Saved data entries
>>>

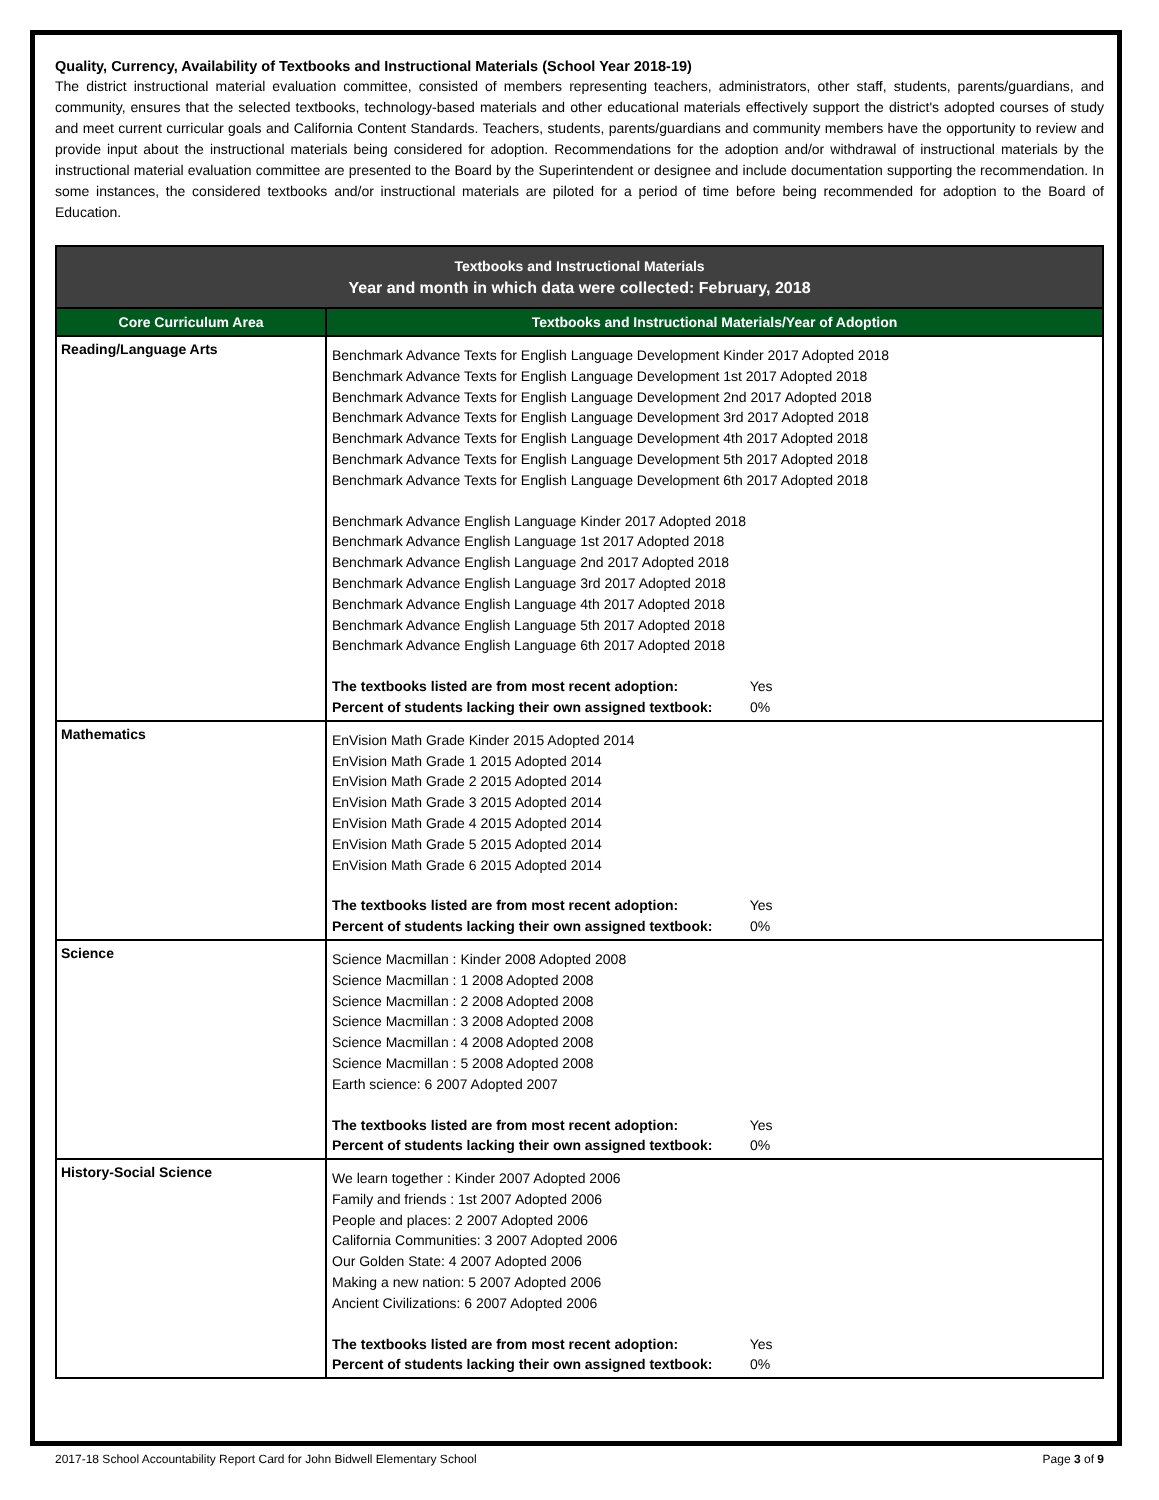Quality, Currency, Availability of Textbooks and Instructional Materials (School Year 2018-19)
The district instructional material evaluation committee, consisted of members representing teachers, administrators, other staff, students, parents/guardians, and community, ensures that the selected textbooks, technology-based materials and other educational materials effectively support the district's adopted courses of study and meet current curricular goals and California Content Standards. Teachers, students, parents/guardians and community members have the opportunity to review and provide input about the instructional materials being considered for adoption. Recommendations for the adoption and/or withdrawal of instructional materials by the instructional material evaluation committee are presented to the Board by the Superintendent or designee and include documentation supporting the recommendation. In some instances, the considered textbooks and/or instructional materials are piloted for a period of time before being recommended for adoption to the Board of Education.
| Textbooks and Instructional Materials Year and month in which data were collected: February, 2018 | |
| --- | --- |
| Core Curriculum Area | Textbooks and Instructional Materials/Year of Adoption |
| Reading/Language Arts | Benchmark Advance Texts for English Language Development Kinder 2017 Adopted 2018 Benchmark Advance Texts for English Language Development 1st 2017 Adopted 2018 Benchmark Advance Texts for English Language Development 2nd 2017 Adopted 2018 Benchmark Advance Texts for English Language Development 3rd 2017 Adopted 2018 Benchmark Advance Texts for English Language Development 4th 2017 Adopted 2018 Benchmark Advance Texts for English Language Development 5th 2017 Adopted 2018 Benchmark Advance Texts for English Language Development 6th 2017 Adopted 2018 Benchmark Advance English Language Kinder 2017 Adopted 2018 Benchmark Advance English Language 1st 2017 Adopted 2018 Benchmark Advance English Language 2nd 2017 Adopted 2018 Benchmark Advance English Language 3rd 2017 Adopted 2018 Benchmark Advance English Language 4th 2017 Adopted 2018 Benchmark Advance English Language 5th 2017 Adopted 2018 Benchmark Advance English Language 6th 2017 Adopted 2018 The textbooks listed are from most recent adoption: Yes Percent of students lacking their own assigned textbook: 0% |
| Mathematics | EnVision Math Grade Kinder 2015 Adopted 2014 EnVision Math Grade 1 2015 Adopted 2014 EnVision Math Grade 2 2015 Adopted 2014 EnVision Math Grade 3 2015 Adopted 2014 EnVision Math Grade 4 2015 Adopted 2014 EnVision Math Grade 5 2015 Adopted 2014 EnVision Math Grade 6 2015 Adopted 2014 The textbooks listed are from most recent adoption: Yes Percent of students lacking their own assigned textbook: 0% |
| Science | Science Macmillan : Kinder 2008 Adopted 2008 Science Macmillan : 1 2008 Adopted 2008 Science Macmillan : 2 2008 Adopted 2008 Science Macmillan : 3 2008 Adopted 2008 Science Macmillan : 4 2008 Adopted 2008 Science Macmillan : 5 2008 Adopted 2008 Earth science: 6 2007 Adopted 2007 The textbooks listed are from most recent adoption: Yes Percent of students lacking their own assigned textbook: 0% |
| History-Social Science | We learn together : Kinder 2007 Adopted 2006 Family and friends : 1st 2007 Adopted 2006 People and places: 2 2007 Adopted 2006 California Communities: 3 2007 Adopted 2006 Our Golden State: 4 2007 Adopted 2006 Making a new nation: 5 2007 Adopted 2006 Ancient Civilizations: 6 2007 Adopted 2006 The textbooks listed are from most recent adoption: Yes Percent of students lacking their own assigned textbook: 0% |
2017-18 School Accountability Report Card for John Bidwell Elementary School Page 3 of 9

<<<

YOUR TASK: Find the lines above that contain the word "Science" and copy each one.

RESULT:
| Science | Science Macmillan : Kinder 2008 Adopted 2008 Science Macmillan : 1 2008 Adopted 2008 Science Macmillan : 2 2008 Adopted 2008 Science Macmillan : 3 2008 Adopted 2008 Science Macmillan : 4 2008 Adopted 2008 Science Macmillan : 5 2008 Adopted 2008 Earth science: 6 2007 Adopted 2007 The textbooks listed are from most recent adoption: Yes Percent of students lacking their own assigned textbook: 0% |
| History-Social Science | We learn together : Kinder 2007 Adopted 2006 Family and friends : 1st 2007 Adopted 2006 People and places: 2 2007 Adopted 2006 California Communities: 3 2007 Adopted 2006 Our Golden State: 4 2007 Adopted 2006 Making a new nation: 5 2007 Adopted 2006 Ancient Civilizations: 6 2007 Adopted 2006 The textbooks listed are from most recent adoption: Yes Percent of students lacking their own assigned textbook: 0% |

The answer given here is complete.